**What the task asks**.
Below is some data. Retype exactly the lines starting at the one with "right shoulder: (909, 334)" and ending at the one with "right ear: (869, 325)".

[Keypoint text descriptions]
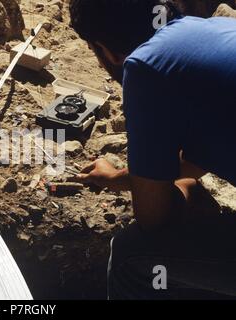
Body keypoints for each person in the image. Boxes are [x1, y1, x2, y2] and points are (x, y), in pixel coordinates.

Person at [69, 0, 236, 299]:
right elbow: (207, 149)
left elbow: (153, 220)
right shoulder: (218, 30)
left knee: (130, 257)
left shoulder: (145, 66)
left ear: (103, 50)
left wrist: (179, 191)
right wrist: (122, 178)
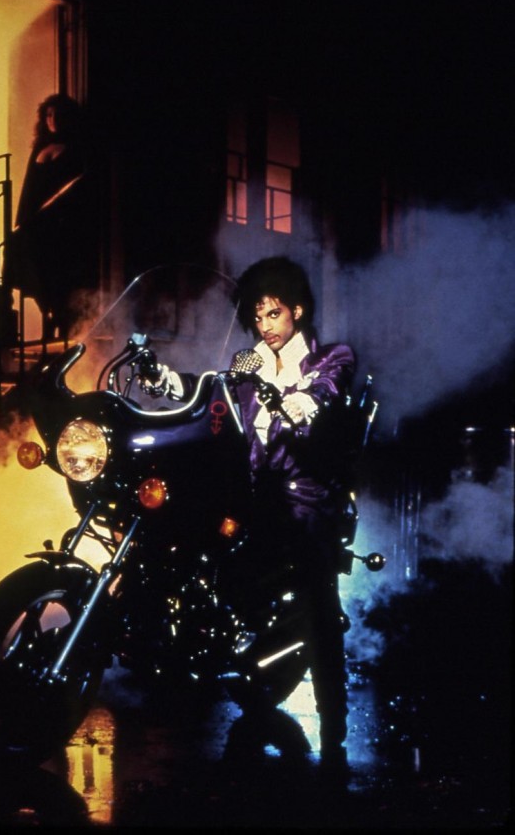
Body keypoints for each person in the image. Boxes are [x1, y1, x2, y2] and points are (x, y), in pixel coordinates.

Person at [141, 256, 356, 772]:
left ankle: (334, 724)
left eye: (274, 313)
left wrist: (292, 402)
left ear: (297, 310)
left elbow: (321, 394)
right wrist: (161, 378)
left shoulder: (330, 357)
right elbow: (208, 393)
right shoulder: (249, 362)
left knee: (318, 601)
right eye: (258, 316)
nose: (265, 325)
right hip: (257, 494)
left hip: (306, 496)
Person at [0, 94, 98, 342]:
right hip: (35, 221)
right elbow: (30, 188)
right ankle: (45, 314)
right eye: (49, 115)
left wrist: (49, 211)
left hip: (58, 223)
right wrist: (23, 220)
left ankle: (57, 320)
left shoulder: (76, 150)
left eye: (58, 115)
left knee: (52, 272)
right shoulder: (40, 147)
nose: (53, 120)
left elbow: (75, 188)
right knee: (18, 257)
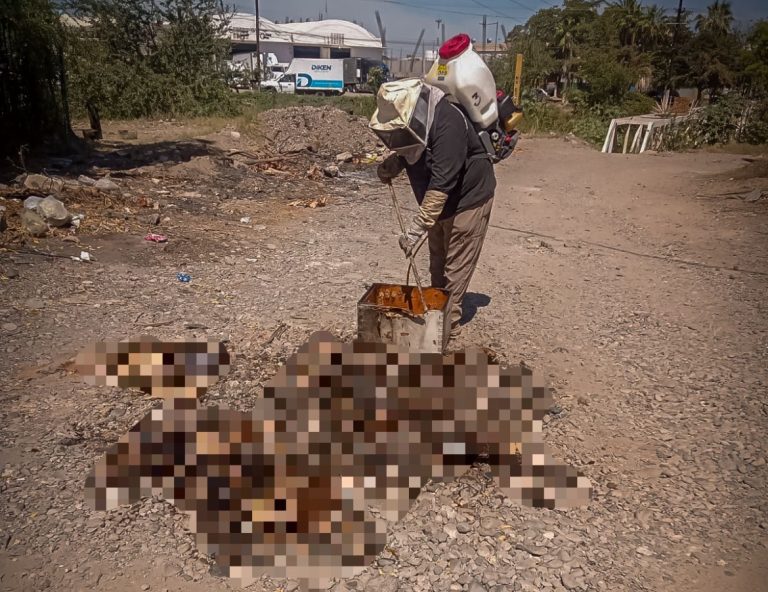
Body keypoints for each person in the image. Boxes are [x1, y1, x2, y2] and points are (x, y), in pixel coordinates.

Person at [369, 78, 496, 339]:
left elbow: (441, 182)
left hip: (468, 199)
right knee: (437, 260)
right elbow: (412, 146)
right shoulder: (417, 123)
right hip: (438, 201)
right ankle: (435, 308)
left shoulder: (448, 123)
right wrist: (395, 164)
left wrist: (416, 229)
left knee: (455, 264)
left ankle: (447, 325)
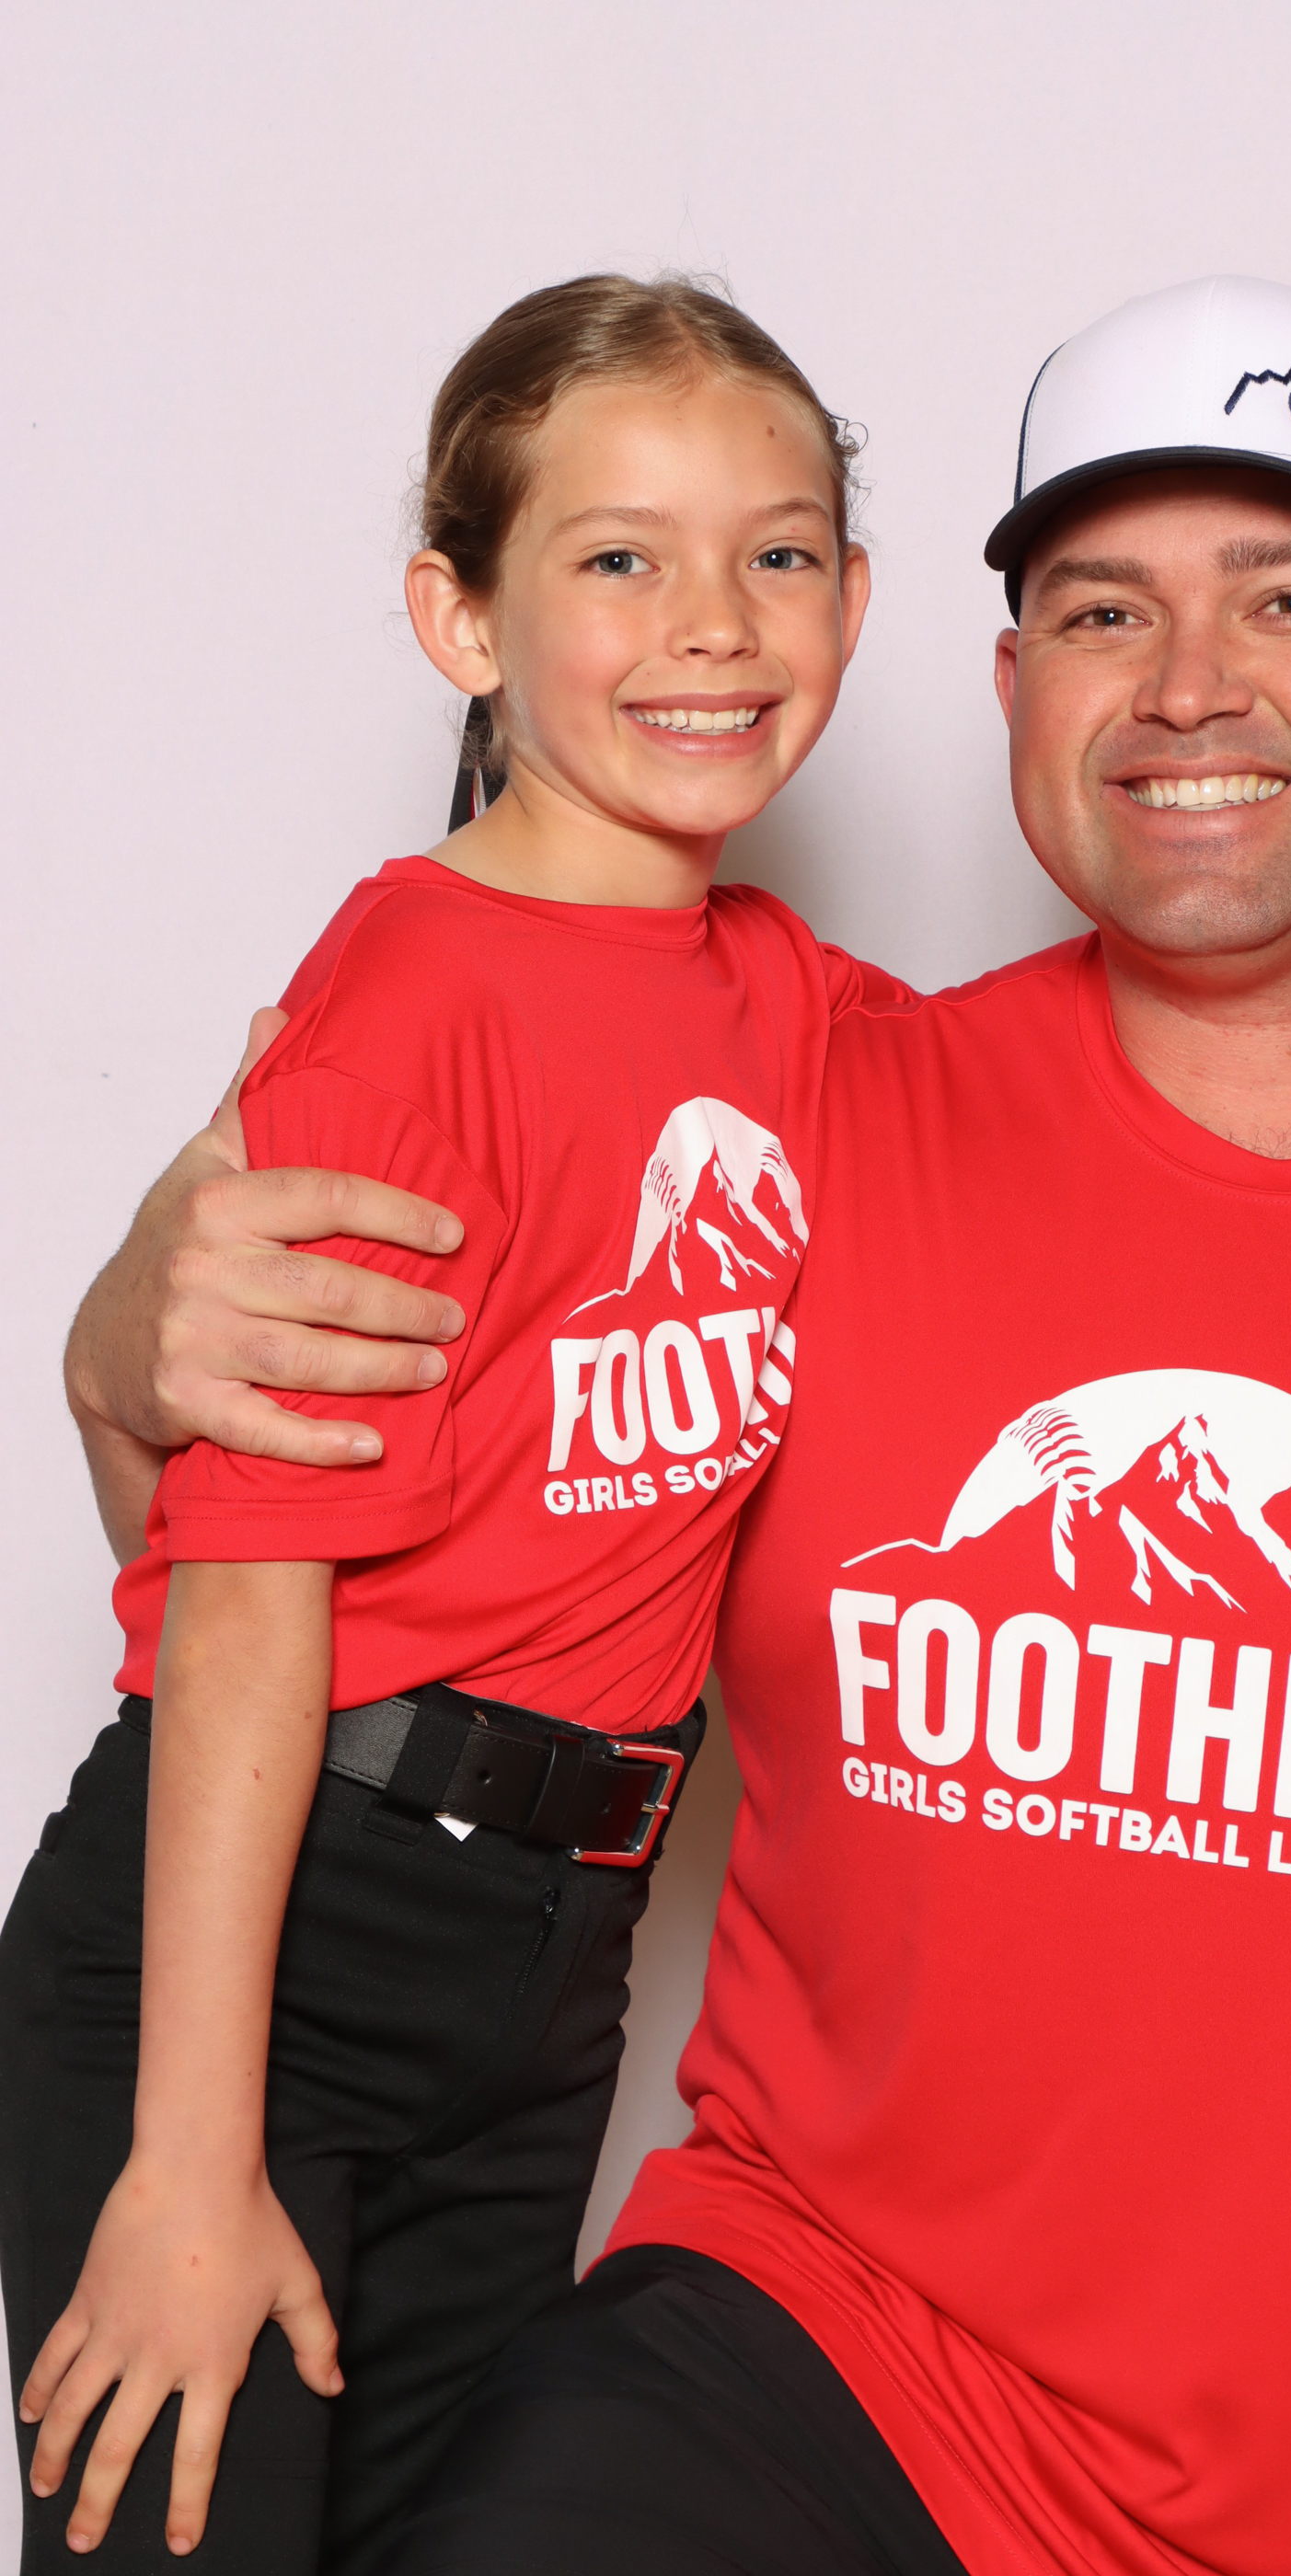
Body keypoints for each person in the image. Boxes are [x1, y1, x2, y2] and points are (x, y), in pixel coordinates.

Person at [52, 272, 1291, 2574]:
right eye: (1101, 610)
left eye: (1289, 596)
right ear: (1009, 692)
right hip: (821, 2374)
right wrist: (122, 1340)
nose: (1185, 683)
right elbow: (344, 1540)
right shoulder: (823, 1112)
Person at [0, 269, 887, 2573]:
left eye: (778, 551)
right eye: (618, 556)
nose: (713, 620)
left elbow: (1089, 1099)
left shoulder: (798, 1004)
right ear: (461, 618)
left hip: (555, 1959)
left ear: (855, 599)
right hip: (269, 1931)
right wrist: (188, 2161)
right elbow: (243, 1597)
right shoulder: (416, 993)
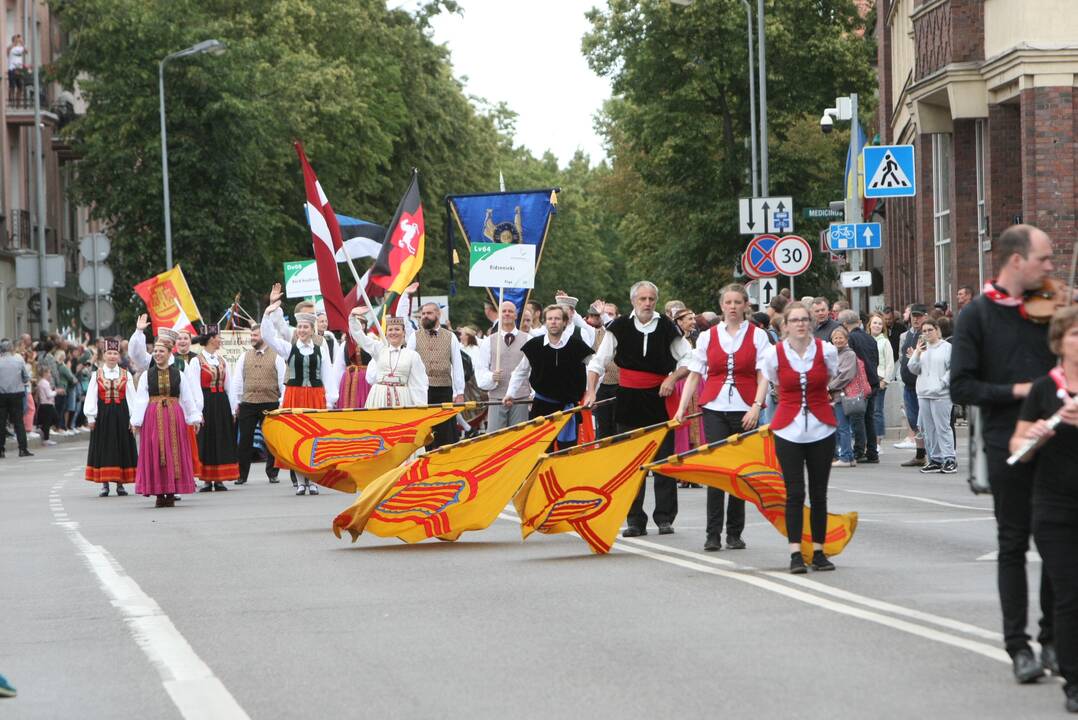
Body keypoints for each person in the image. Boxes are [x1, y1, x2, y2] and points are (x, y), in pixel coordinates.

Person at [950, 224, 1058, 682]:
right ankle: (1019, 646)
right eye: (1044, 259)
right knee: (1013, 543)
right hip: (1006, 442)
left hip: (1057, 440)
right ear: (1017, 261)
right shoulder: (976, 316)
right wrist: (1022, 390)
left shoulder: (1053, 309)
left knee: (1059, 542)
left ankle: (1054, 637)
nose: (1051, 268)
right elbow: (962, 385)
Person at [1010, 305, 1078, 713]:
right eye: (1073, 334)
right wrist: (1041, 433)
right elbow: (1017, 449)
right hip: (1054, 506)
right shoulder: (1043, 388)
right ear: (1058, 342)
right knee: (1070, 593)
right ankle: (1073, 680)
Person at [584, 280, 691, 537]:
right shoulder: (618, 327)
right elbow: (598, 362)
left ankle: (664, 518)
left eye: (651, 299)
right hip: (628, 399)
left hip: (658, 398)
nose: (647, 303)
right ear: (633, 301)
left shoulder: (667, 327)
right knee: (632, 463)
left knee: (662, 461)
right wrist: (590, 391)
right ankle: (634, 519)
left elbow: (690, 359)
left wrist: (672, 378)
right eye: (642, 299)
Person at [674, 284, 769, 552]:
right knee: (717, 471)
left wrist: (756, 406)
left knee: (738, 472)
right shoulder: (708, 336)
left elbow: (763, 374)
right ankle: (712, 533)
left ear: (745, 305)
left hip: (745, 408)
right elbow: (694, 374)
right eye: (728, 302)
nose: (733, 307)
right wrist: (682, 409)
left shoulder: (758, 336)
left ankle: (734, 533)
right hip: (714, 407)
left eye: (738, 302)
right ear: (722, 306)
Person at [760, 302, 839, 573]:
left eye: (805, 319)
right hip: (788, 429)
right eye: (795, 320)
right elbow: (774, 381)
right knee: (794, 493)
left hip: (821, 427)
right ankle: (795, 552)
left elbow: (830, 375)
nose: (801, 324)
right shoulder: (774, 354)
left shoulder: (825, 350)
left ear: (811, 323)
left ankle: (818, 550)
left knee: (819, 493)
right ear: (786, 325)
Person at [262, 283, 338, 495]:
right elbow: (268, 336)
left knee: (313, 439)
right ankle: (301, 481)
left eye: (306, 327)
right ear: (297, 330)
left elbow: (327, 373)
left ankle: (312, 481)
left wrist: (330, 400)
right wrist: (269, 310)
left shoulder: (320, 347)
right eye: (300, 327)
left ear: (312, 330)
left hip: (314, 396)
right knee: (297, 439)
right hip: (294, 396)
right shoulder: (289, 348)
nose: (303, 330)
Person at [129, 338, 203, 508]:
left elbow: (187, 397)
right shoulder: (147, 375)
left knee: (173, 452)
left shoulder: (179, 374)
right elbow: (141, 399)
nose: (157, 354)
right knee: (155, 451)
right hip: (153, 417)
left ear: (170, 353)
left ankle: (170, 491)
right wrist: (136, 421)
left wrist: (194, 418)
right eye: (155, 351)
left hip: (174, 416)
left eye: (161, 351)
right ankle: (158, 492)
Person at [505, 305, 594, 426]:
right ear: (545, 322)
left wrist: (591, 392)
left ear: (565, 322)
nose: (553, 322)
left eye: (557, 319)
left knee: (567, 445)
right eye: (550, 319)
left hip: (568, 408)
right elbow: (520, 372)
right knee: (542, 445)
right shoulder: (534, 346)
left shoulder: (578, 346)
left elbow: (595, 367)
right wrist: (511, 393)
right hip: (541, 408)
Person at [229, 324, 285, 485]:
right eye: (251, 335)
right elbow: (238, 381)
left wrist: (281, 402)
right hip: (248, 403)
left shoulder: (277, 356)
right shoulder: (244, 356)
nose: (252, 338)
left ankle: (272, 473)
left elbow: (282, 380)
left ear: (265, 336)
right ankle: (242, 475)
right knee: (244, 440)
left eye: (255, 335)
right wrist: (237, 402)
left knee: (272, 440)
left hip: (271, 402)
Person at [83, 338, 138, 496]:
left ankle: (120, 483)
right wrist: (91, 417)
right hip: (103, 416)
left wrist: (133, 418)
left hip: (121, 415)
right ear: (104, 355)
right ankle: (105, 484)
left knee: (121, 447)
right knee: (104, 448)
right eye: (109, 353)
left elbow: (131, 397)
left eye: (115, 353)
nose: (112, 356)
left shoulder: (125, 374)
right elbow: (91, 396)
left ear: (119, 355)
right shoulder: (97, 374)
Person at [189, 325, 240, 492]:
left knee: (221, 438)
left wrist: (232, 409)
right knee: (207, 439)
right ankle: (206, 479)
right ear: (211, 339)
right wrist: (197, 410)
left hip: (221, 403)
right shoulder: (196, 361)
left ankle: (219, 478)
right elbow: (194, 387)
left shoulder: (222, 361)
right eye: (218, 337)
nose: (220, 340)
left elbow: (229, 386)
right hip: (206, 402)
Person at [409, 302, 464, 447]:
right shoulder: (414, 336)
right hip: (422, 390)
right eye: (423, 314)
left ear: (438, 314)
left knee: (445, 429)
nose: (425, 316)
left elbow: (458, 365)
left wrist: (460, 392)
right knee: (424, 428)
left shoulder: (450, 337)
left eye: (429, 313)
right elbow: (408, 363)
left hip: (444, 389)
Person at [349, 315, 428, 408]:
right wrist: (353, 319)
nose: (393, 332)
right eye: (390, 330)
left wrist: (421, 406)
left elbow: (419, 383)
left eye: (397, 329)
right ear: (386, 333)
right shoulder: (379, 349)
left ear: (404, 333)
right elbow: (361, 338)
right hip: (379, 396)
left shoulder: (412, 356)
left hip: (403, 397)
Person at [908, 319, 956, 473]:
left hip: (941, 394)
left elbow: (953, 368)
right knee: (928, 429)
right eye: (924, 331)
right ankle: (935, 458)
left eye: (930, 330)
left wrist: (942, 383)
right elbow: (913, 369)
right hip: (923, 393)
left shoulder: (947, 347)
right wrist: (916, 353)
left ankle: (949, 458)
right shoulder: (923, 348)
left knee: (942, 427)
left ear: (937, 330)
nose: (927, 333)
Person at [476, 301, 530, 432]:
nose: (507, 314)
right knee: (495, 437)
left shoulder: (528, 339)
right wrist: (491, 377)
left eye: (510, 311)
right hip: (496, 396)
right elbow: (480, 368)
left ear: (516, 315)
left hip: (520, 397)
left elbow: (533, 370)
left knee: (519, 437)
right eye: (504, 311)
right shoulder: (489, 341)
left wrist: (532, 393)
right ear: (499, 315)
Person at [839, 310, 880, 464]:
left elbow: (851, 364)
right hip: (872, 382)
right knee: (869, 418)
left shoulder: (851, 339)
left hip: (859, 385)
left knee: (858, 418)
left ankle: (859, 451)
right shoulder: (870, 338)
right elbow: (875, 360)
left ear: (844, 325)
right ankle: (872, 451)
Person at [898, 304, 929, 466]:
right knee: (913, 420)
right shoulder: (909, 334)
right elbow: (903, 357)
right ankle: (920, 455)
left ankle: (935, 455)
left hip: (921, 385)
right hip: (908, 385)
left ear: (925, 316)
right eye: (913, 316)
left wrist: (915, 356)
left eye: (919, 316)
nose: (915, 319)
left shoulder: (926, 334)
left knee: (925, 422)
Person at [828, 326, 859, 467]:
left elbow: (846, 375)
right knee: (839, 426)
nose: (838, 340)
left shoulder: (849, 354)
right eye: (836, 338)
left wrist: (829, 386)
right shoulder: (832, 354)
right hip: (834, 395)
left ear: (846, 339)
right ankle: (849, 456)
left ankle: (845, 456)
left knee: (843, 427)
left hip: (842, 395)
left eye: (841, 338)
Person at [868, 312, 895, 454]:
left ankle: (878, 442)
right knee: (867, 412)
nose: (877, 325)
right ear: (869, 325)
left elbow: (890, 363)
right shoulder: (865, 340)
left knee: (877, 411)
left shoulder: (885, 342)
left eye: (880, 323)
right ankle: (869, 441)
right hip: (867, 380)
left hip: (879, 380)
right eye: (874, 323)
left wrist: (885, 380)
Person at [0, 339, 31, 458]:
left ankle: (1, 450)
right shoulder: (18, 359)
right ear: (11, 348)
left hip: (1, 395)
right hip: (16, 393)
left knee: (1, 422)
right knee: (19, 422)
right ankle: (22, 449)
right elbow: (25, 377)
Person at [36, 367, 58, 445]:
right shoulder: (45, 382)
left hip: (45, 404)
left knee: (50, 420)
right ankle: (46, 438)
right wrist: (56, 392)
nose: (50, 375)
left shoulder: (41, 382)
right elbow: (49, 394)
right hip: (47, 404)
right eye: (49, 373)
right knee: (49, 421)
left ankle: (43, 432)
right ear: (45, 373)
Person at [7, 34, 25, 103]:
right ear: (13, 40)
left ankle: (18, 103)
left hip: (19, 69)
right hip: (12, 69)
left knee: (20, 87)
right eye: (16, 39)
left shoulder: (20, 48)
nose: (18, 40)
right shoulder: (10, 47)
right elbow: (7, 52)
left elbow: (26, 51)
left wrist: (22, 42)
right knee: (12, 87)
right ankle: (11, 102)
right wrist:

**Solution for this exercise**.
right shoulder: (909, 334)
right elbow: (903, 357)
right ankle: (920, 455)
left ankle: (935, 455)
left hip: (921, 385)
right hip: (908, 385)
left ear: (925, 316)
right eye: (913, 316)
left wrist: (915, 356)
left eye: (919, 316)
nose: (915, 319)
left shoulder: (926, 334)
left knee: (925, 422)
Person at [828, 326, 859, 467]:
left elbow: (846, 375)
right knee: (839, 426)
nose: (838, 340)
left shoulder: (849, 354)
right eye: (836, 338)
left wrist: (829, 386)
right shoulder: (832, 354)
right hip: (834, 395)
left ear: (846, 339)
right ankle: (849, 456)
left ankle: (845, 456)
left knee: (843, 427)
left hip: (842, 395)
left eye: (841, 338)
Person at [868, 312, 895, 454]:
left ankle: (878, 442)
right knee: (867, 412)
nose: (877, 325)
right ear: (869, 325)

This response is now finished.